What is a weed? Simply stated, it is a plant growing where we don't want it to grow. Organic weed control can be accomplished in a number of ways. Cutting weeds with a string trimmer, hoeing, tilling, mulching, cover cropping and hand pulling are methods that I use.
Cutting with a string trimmer: I like to allow grass and other plants to grow in my garden paths. The green paths prevent erosion and also enable me to walk in my garden after it has rained without getting muddy feet. When the growth is higher than I like I cut it with a string trimmer. The cut portion falls to the ground and provides organic matter for the soil.

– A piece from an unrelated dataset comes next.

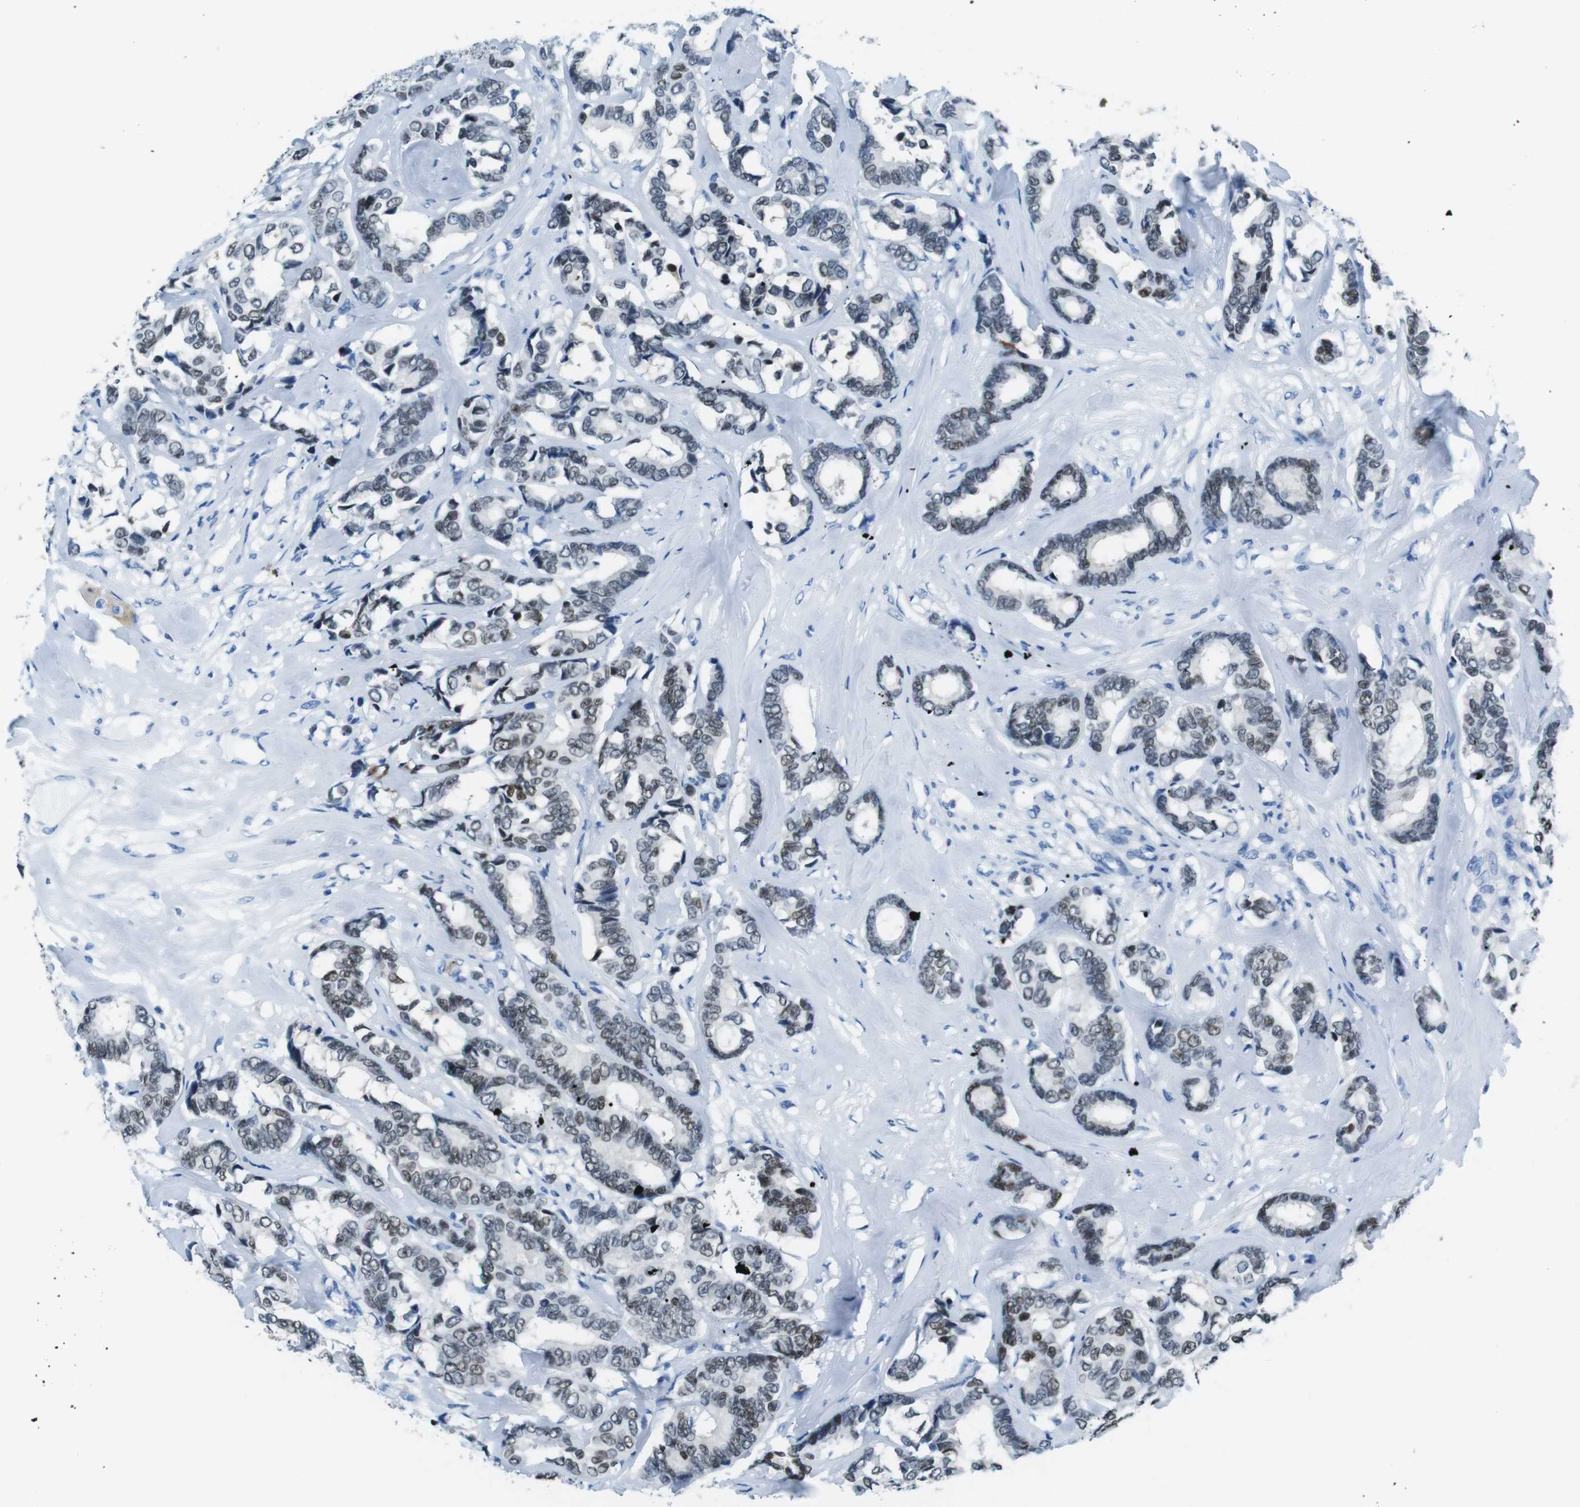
{"staining": {"intensity": "moderate", "quantity": "25%-75%", "location": "nuclear"}, "tissue": "breast cancer", "cell_type": "Tumor cells", "image_type": "cancer", "snomed": [{"axis": "morphology", "description": "Duct carcinoma"}, {"axis": "topography", "description": "Breast"}], "caption": "A micrograph showing moderate nuclear staining in approximately 25%-75% of tumor cells in intraductal carcinoma (breast), as visualized by brown immunohistochemical staining.", "gene": "TFAP2C", "patient": {"sex": "female", "age": 87}}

Hoeing and tilling: I use these two methods for potatoes, peas, beans and corn. Tilling between the rows and then hoeing directly around the plants works well.

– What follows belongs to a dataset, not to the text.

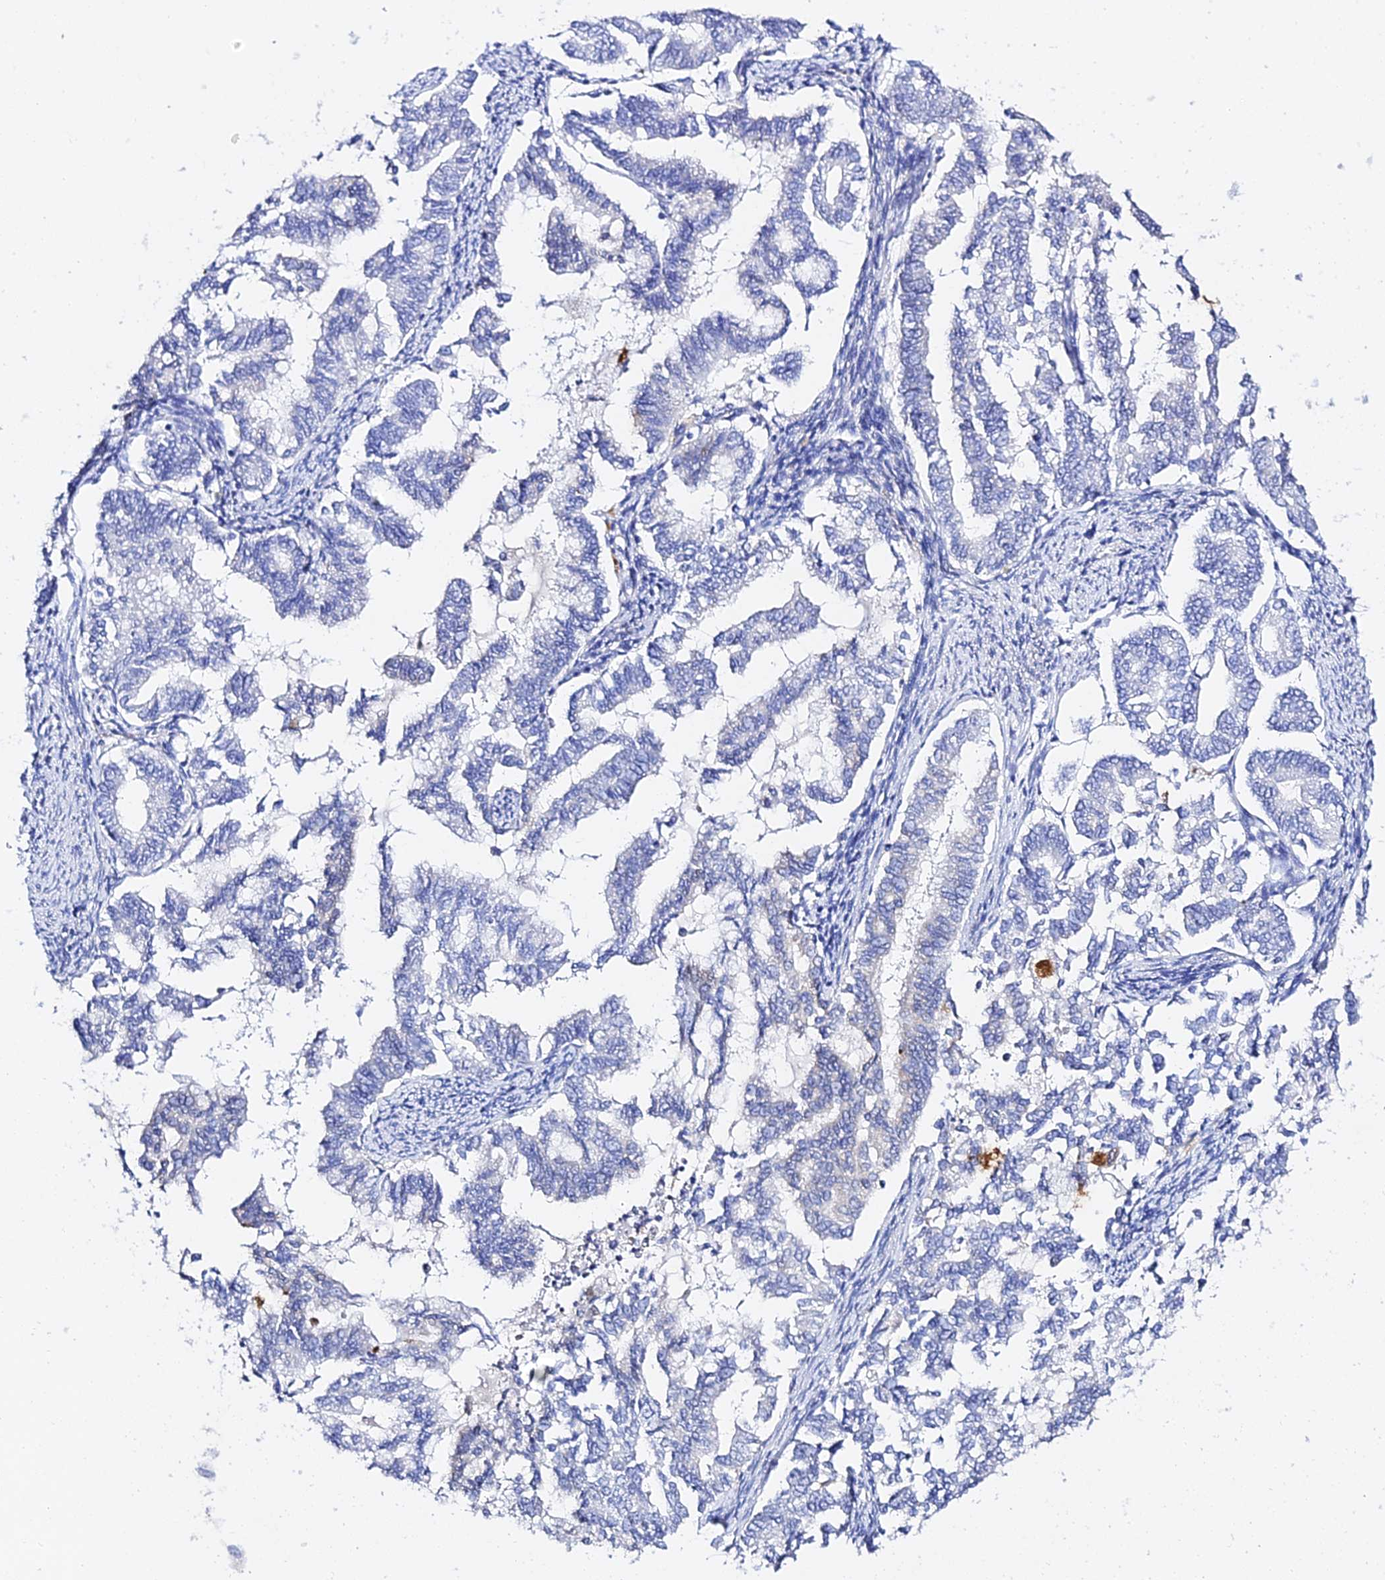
{"staining": {"intensity": "negative", "quantity": "none", "location": "none"}, "tissue": "endometrial cancer", "cell_type": "Tumor cells", "image_type": "cancer", "snomed": [{"axis": "morphology", "description": "Adenocarcinoma, NOS"}, {"axis": "topography", "description": "Endometrium"}], "caption": "High power microscopy histopathology image of an immunohistochemistry histopathology image of adenocarcinoma (endometrial), revealing no significant staining in tumor cells. Brightfield microscopy of IHC stained with DAB (3,3'-diaminobenzidine) (brown) and hematoxylin (blue), captured at high magnification.", "gene": "POFUT2", "patient": {"sex": "female", "age": 79}}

Mulching: Mulching the soil prevents top crusting, conserves moisture and prevents weeds from growing. Hay is a good mulch even though it may contain seeds. If some growth comes through the hay it is easily removed. I also use leaves for mulch but must top them with a little hay or the wind would blow them away. When the leaves and hay break down they also provide organic matter for the soil. Black plastic is a useful mulch for heat loving plants such as watermelon, canteloupe, cucumber, sweet potato and tomatoes. Fall planted strawberries also benefit from the warmth of black plastic. The disadvantage of black plastic is that it must be removed after the growing season and discarded.
Hand pulling: I hand pull weeds that manage to grow through the hay and those that come up in the planting holes on black plastic.
Weeds are not an enemy. They are a natural part of the garden environment and when managed well with organic weed control methods weeds can actually be of benefit.